Domingo II del Tiempo Ordinario, Ciclo A

Autor: Padre Pablo Largo Domínguez

 

 

Este es el Cordero de Dios que quita el pecado del mundo

¿Cómo? ¿Otra vez el bautismo de Jesús? Pues, sí. O algo parecido. La liturgia repite. Salió tan bien la escena que ha tenido que bisar. Se nos ofrece la posibilidad de tener un regusto de la fiesta del Bautismo de Jesús, un reencuentro con aquel momento de su vida. Podemos rumiar el alimento del domingo pasado, para asimilarlo mejor.

Continúa la presentación de Jesús. Descubrimos nuevos aspectos, que nos habían pasado desapercibidos. ¿Qué nos dice de él el profeta Isaías, en el nuevo canto del siervo? Tres pinceladas: primera, este hombre es la causa de la alegría de Dios; segunda, ha recibido una consigna singular: "une y vencerás", "reúne y vencerás"; tercera, se remacha su condición de hombre universal y sin fronteras. Es un vecino de la aldea global.

El evangelio lo describe con unos títulos misteriosos. Comprenderíamos fácilmente quién es este hombre si se nos dijera que es un empresario de la industria textil, o un trabajador de la industria maderera (y parece que nos habían contado que era carpintero, o algo parecido: en fin, alguien del ramo de la construcción). Y también comprenderíamos fácilmente quién es este hombre si se nos dijera que es un pescador del lago de Genesaret, o un armador que tiene una flotilla navegando por las costas del Mediterráneo.

Pero no se dice nada de eso. Juan Bautista nos espeta dos frases enigmáticas: "Éste es el Cordero de Dios que quita el pecado del mundo". "Ése es el que ha de bautizar con Espíritu Santo". Y de nuevo aparece la frase que lo corona y remata todo: "Éste es el Hijo de Dios". Por de pronto, hay algo llamativo en él: abarca mucho (quita el pecado del mundo) y aprieta o ahonda mucho (bautiza con Espíritu Santo). Su acción es por igual extensa e intensa. Llega a todo lo ancho del mundo y a todo lo profundo de las personas (esto último es lo que significa "bautiza con Espíritu Santo").
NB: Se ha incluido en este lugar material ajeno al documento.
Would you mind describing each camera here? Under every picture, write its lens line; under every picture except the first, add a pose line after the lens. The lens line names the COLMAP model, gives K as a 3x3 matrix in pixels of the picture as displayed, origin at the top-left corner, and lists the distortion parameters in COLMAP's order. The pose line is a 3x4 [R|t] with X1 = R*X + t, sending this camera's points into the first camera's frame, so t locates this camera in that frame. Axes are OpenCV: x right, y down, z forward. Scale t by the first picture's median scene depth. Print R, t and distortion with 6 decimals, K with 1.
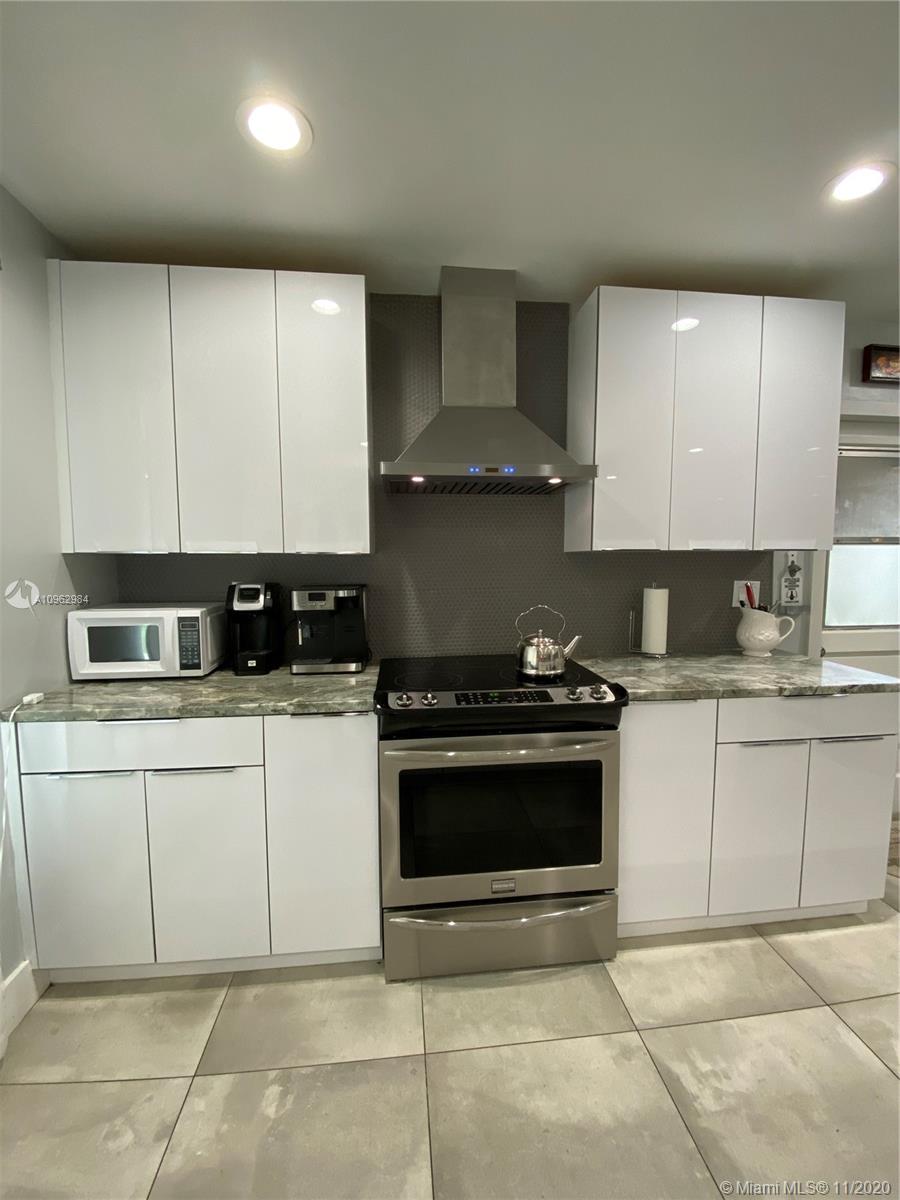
lens RADIAL K [[482.6, 0, 448.1], [0, 482.6, 599.1], [0, 0, 1]] dist [0.014162, 0.000048]
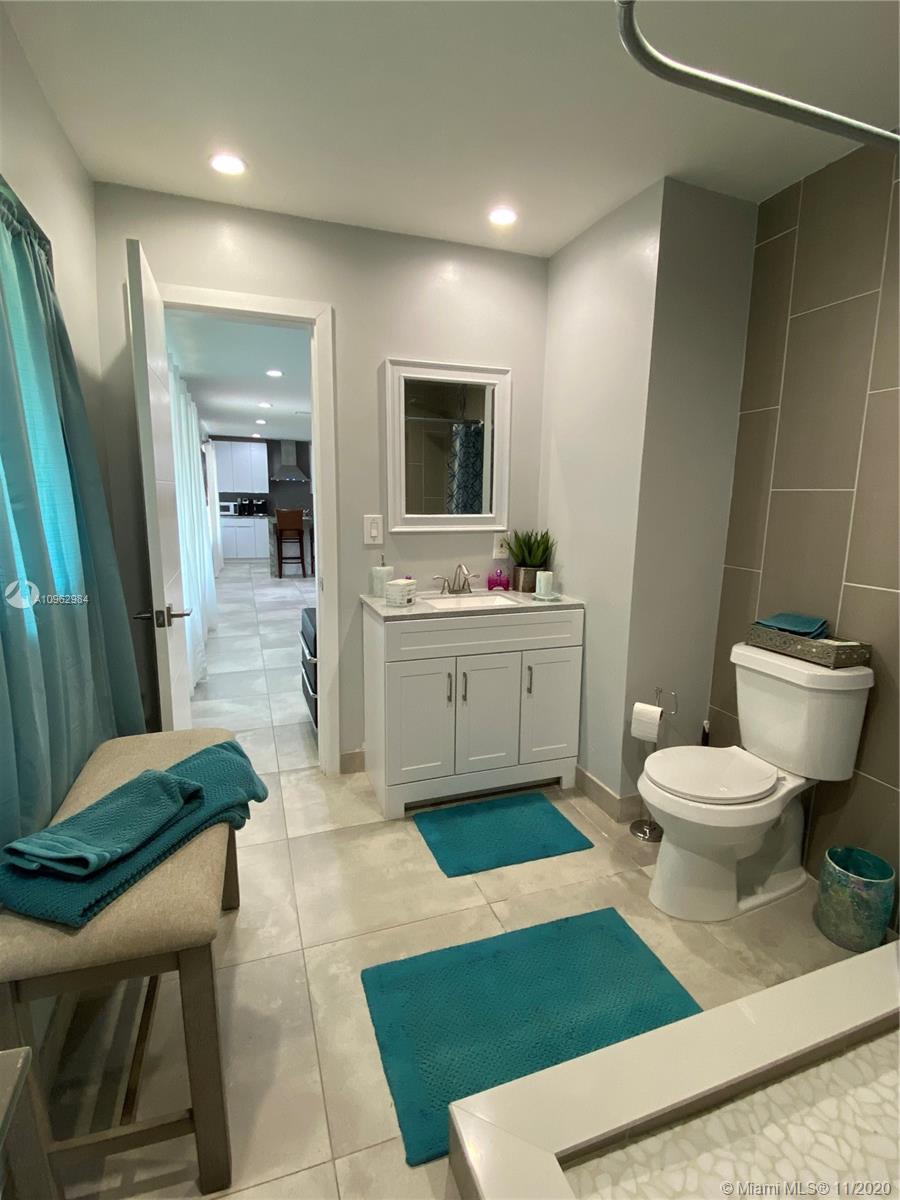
lens RADIAL K [[582.9, 0, 448.7], [0, 582.9, 603.2], [0, 0, 1]] dist [0.005238, -0.007019]
pose [[0.966837, -0.026274, 0.254038, 0.092798], [0.001113, 0.995118, 0.098686, 0.483247], [-0.255391, -0.095130, 0.962147, -5.841284]]
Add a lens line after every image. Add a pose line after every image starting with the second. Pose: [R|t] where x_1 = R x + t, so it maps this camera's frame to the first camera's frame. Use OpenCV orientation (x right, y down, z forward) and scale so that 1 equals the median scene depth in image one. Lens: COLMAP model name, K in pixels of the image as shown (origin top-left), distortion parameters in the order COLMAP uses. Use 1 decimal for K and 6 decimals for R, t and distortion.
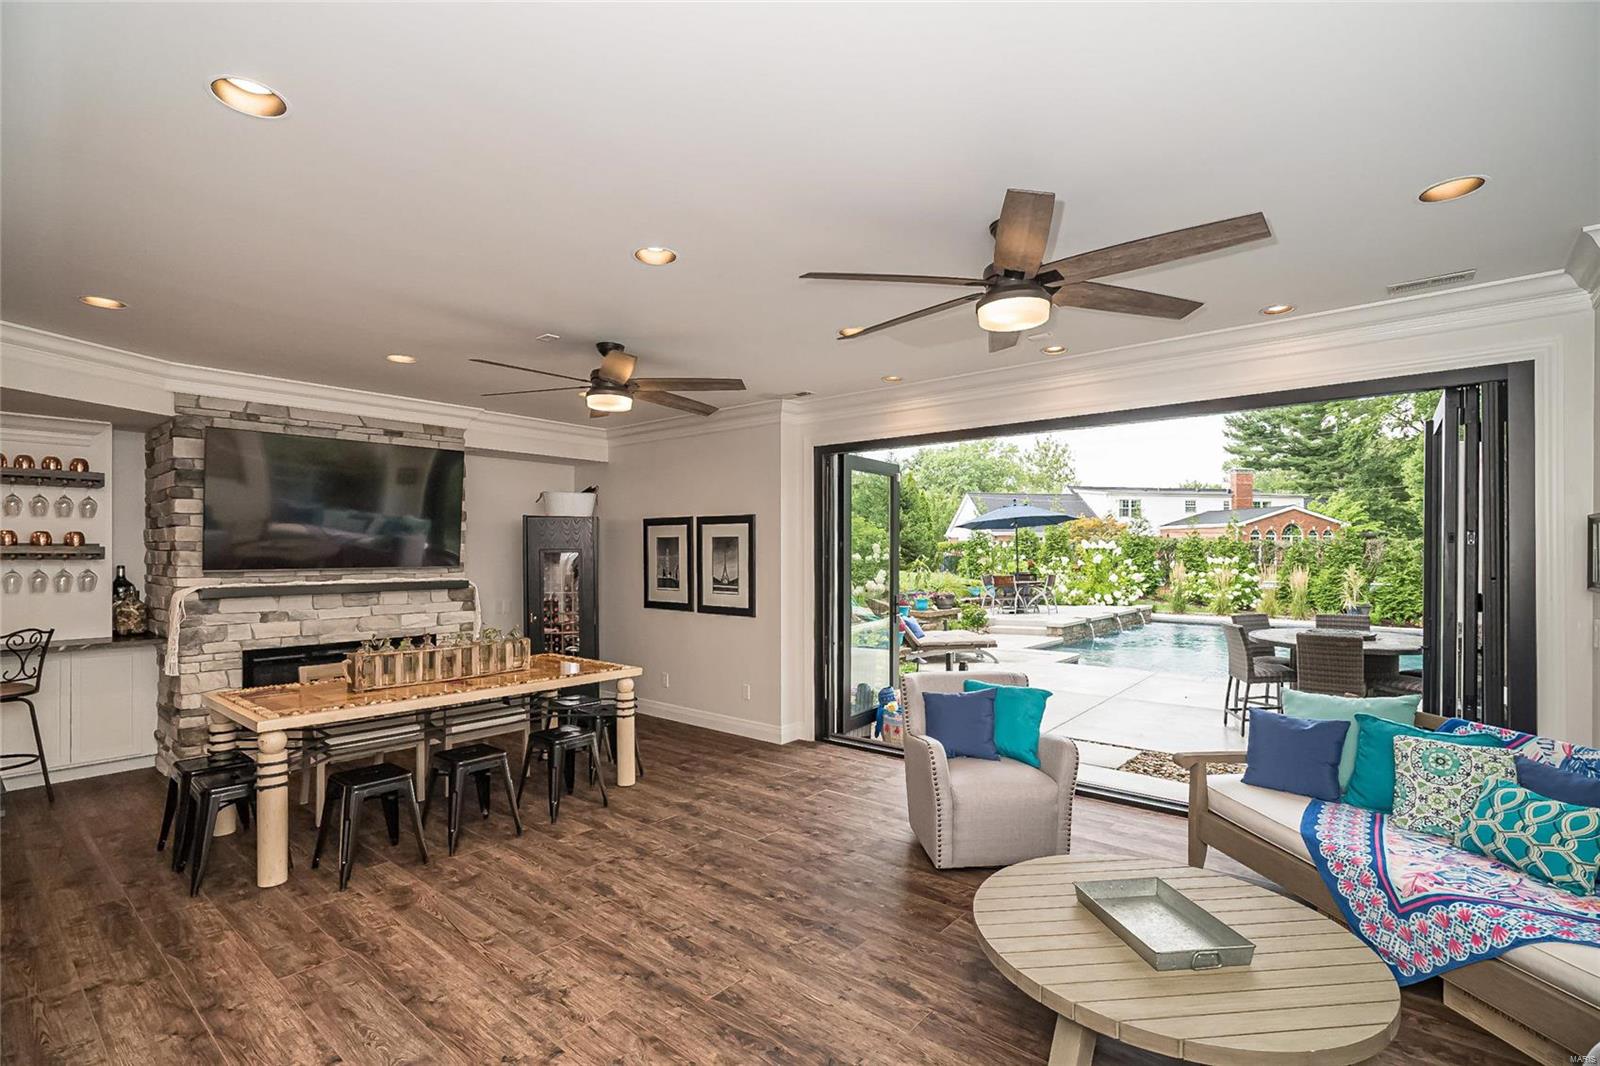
lens RADIAL K [[715.5, 0, 804.2], [0, 715.5, 552.1], [0, 0, 1]] dist [-0.003466, 0.000218]
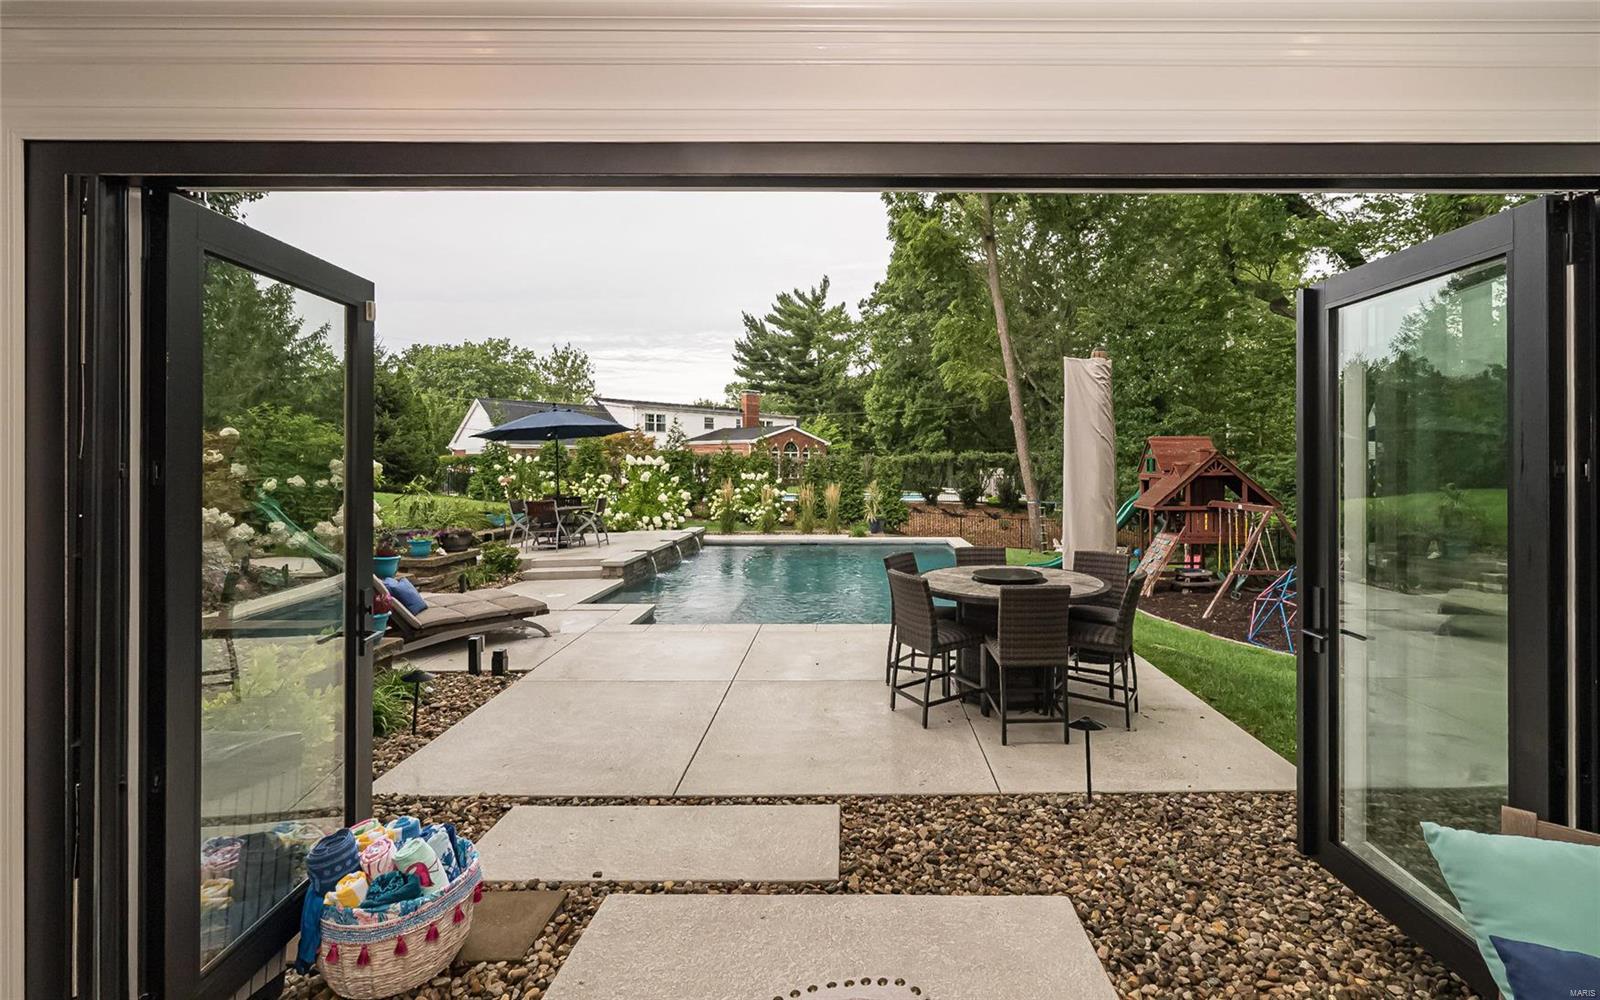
lens RADIAL K [[725.7, 0, 839.6], [0, 725.7, 462.6], [0, 0, 1]] dist [-0.000496, 0.000000]
pose [[0.769934, 0.001744, 0.638121, 0.037939], [0.001020, 0.999992, -0.003964, -0.006807], [-0.638123, 0.003703, 0.769926, 0.262906]]
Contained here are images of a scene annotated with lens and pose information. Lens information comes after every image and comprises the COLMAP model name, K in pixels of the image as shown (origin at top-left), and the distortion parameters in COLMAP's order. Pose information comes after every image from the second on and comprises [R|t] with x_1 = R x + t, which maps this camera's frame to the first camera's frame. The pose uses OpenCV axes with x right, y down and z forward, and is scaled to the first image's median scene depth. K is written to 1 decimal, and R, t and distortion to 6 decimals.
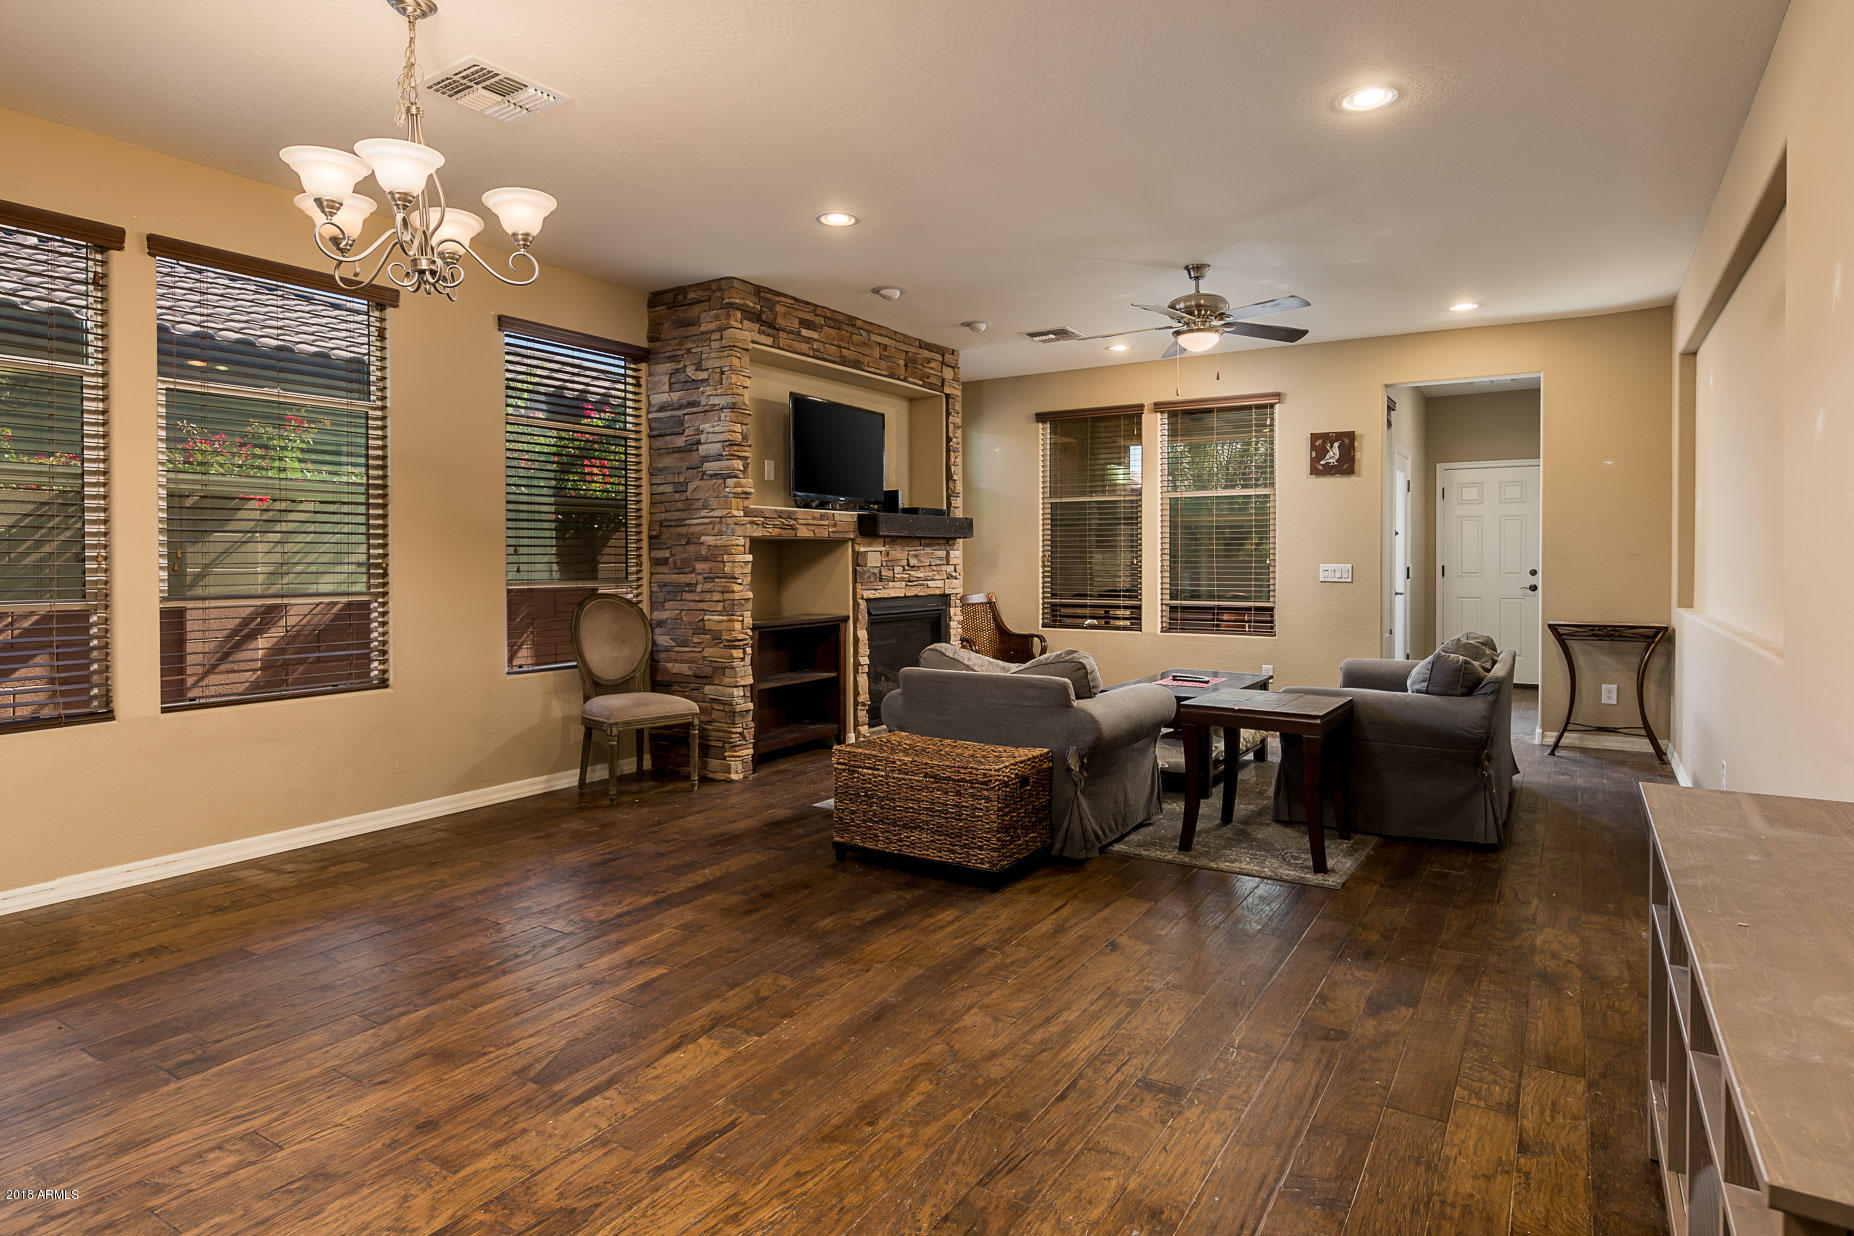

Quita el pecado del mundo: a esta humanidad rebelde y desamorada de que formamos parte no se le ha dado una sentencia de condena, no se la ha borrado del mapamundi, no se le ha dicho: "ahí te pudras". Al contrario, a esta humanidad desamorada y rebelde se le ha perdonado. Ha sido objeto de una piedad mayor que su rebeldía y su desamor. Y esa piedad que perdona se ha hecho presente por medio de Jesús: la imagen de Cordero nos lo presenta vulnerable, indefenso, inocente, ajeno a toda agresividad violenta, solidario hasta el fondo con nosotros, tomando sobre sí esa condición pecadora y desamorada, dejando que se ejerza sobre él la violencia destructiva de los hombres, absorbiéndola, ofreciéndose al Padre y mostrando la voluntad reconciliadora de Dios, que nos quiere en comunión con él y en comunión los unos con los otros. Vemos así cómo en él se cumple esa pincelada del profeta: "reúne y vencerás", "une y vencerás"; y la otra: la de ser un hombre universal y sin fronteras, hasta el punto de que es el que rompe y barrena las fronteras. Así, nuestras vidas no serán unas vasijas rotas, unas vidas fallidas.

Y es que también hay que fijarse en la otra frase, en que bautiza con Espíritu Santo: inyecta en nosotros, pecadores, la dichosa posibilidad y el apremiante deber de ser dóciles como él ("aquí estoy, Padre, para hacer tu voluntad"), de entregarnos, de ser humanidad enamorada. Los bautizados con Espíritu Santo son capaces de ser y están urgidos a ser humanidad dócil y enamorada, arcilla dócil y "polvo enamorado" –como decía el poeta–.